Novel polymers with enhanced hydrophilicity for the sustained delivery of therapeutic proteins

The main objective of this work was to evaluate novel polyphosphoester matrices with enhanced hydrophilicity, for the delivery of a representative therapeutic protein, protein C. Specifically, polyphosphoester polymers were characterized using Nuclear Magnetic Resonance (NMR), Gel Permeation Chromatography (GPC) and Differential Scanning Calorimetry (DSC) to understand their structure and thermal properties. One dimensional 1H and two-dimensional 1H-1H COSY (Correlational Spectroscopy) NMR indicated that the polymer had a structure concurrent to the predicted structure. The phosphate groups had a plasticizing effect on the polymer, leading to a decrease in the glass transition temperatures, in accordance with the Fox theory of copolymers. In vitro degradation of the polymers was studied in detail to understand the kinetics of degradation. The phosphate groups participated directly in the degradation process, leading to accelerated degradation as compared to polylactide. A smooth mass loss profile was observed which could be a direct result of enhanced solubilization of oligomers caused by the presence of phosphate.; The surface properties of the polymer were studied with reference to the polymer hydrophilicity and specific interactions with protein C. It was seen that hydrophilicity is a critical parameter governing the activity and release of protein C from the polymer.
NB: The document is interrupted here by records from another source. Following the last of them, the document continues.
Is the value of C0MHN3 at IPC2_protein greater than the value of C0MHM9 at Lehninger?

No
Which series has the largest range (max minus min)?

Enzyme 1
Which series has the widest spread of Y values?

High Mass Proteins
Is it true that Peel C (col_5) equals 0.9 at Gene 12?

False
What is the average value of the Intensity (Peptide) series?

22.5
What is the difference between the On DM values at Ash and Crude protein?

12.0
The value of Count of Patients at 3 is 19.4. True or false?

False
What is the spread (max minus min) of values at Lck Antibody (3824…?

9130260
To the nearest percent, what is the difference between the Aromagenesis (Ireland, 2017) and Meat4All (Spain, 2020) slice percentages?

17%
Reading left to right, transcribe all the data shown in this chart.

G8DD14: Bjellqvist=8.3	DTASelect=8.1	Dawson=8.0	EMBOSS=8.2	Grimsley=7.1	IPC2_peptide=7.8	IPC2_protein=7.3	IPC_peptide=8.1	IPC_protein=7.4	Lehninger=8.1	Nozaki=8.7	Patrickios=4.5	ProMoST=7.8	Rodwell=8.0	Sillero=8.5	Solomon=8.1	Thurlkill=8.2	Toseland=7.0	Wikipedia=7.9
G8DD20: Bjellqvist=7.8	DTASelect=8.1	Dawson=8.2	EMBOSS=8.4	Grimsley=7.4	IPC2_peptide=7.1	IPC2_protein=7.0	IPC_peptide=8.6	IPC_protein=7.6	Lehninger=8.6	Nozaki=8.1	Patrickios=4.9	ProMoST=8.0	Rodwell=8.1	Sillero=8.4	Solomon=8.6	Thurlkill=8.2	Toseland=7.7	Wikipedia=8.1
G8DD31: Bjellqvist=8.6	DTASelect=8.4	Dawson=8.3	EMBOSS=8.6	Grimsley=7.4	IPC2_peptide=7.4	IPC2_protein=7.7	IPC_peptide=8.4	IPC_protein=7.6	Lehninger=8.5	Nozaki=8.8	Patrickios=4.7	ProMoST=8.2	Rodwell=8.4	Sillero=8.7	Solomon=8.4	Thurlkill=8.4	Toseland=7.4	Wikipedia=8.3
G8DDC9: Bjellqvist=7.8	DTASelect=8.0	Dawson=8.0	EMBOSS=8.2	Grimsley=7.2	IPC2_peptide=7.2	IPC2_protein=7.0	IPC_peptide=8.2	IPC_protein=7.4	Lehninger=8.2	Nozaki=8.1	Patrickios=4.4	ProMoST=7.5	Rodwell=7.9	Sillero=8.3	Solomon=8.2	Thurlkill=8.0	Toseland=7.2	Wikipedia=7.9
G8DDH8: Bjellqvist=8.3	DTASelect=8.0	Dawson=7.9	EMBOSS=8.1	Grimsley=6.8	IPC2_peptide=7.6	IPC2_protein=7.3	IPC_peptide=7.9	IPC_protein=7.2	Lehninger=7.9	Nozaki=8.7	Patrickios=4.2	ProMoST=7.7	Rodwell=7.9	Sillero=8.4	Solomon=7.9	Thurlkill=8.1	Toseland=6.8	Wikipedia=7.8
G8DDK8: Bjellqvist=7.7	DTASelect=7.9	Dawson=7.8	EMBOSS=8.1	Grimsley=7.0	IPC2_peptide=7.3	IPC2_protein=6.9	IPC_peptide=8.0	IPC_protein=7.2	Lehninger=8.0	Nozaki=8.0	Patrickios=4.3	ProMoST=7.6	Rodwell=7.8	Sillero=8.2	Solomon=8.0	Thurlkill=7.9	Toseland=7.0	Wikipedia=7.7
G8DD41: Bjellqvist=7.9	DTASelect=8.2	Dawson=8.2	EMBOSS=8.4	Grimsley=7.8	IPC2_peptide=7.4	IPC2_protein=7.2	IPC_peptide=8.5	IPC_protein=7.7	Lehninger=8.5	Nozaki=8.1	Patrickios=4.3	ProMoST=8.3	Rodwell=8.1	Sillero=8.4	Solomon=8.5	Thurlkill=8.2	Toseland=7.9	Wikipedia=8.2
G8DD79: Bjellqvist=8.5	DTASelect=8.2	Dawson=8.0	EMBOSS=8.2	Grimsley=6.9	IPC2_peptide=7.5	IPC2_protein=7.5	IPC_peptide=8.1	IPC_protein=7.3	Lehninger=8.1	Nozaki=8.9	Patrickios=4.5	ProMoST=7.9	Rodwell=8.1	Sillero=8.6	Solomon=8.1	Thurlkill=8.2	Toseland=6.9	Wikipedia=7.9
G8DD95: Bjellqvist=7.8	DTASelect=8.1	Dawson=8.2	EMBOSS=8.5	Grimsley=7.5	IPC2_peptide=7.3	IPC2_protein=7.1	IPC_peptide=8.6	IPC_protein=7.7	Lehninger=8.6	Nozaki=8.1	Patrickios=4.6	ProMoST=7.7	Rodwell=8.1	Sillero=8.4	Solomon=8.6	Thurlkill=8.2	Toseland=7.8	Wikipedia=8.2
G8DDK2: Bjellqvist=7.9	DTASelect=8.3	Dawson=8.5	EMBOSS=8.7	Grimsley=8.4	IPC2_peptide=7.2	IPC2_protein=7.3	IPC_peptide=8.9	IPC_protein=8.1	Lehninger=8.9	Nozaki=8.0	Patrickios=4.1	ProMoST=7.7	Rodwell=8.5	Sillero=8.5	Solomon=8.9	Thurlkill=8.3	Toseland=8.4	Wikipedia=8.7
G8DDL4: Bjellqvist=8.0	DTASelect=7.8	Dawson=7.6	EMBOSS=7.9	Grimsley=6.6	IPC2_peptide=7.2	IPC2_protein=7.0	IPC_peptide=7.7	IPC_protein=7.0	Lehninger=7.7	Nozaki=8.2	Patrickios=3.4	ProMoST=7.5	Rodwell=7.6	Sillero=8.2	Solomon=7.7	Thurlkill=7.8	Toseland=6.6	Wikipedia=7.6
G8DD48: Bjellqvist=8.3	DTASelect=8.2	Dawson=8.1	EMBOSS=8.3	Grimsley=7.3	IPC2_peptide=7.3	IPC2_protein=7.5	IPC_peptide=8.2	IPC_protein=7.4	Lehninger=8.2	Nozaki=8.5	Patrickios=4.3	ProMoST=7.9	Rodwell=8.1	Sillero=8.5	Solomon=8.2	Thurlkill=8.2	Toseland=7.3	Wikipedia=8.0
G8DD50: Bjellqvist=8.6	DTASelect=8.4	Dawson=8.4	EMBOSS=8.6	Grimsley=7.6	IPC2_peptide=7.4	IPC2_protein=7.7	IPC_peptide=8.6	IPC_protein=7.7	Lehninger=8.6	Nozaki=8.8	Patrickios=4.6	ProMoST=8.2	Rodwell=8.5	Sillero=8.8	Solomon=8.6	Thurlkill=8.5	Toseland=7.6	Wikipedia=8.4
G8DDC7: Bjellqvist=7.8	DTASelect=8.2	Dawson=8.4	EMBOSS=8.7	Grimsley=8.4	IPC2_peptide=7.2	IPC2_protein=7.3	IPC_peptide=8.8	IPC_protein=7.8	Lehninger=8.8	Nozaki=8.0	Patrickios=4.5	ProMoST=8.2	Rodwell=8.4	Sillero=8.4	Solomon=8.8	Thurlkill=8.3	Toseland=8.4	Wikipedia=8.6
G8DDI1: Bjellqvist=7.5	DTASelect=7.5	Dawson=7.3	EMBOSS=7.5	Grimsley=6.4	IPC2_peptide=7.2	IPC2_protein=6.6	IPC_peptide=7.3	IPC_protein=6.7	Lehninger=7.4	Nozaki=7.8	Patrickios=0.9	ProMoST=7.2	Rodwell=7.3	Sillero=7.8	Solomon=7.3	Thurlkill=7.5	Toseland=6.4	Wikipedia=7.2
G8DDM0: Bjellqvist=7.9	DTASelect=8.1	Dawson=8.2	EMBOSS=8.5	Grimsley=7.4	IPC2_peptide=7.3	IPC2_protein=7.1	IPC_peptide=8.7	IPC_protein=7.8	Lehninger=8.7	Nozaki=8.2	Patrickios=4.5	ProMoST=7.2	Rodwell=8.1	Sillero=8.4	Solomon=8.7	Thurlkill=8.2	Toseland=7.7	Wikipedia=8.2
The hydrophobic polylactides led to a multilayer adsorption of protein C, which is consistent with a combined Langmuir-Freundlich isotherm model. This multilayer adsorption further led to a decrease in activity of the protein presumably due to conformational changes. The enhanced hydrophilicity of polyphosphoesters on the other hand reduced the interactions between the polymer and protein, allowing for a smooth release profile for the protein. In addition, the surfactant-like properties of polyphosphosesters facilitated better encapsulation efficiencies for protein C.; The effect of processing conditions on the protein activity was studied in detail. The presence of excipients, specifically human serum albumin, was seen to be critical for preservation of protein C activity during low temperature sonication as well as to minimize adsorption of protein C onto sample vial surfaces. The amphiphilic environment provided by a combination of polyphosphoesters and human serum albumin provided conditions feasible for maintenance of protein activity and allow sustained release.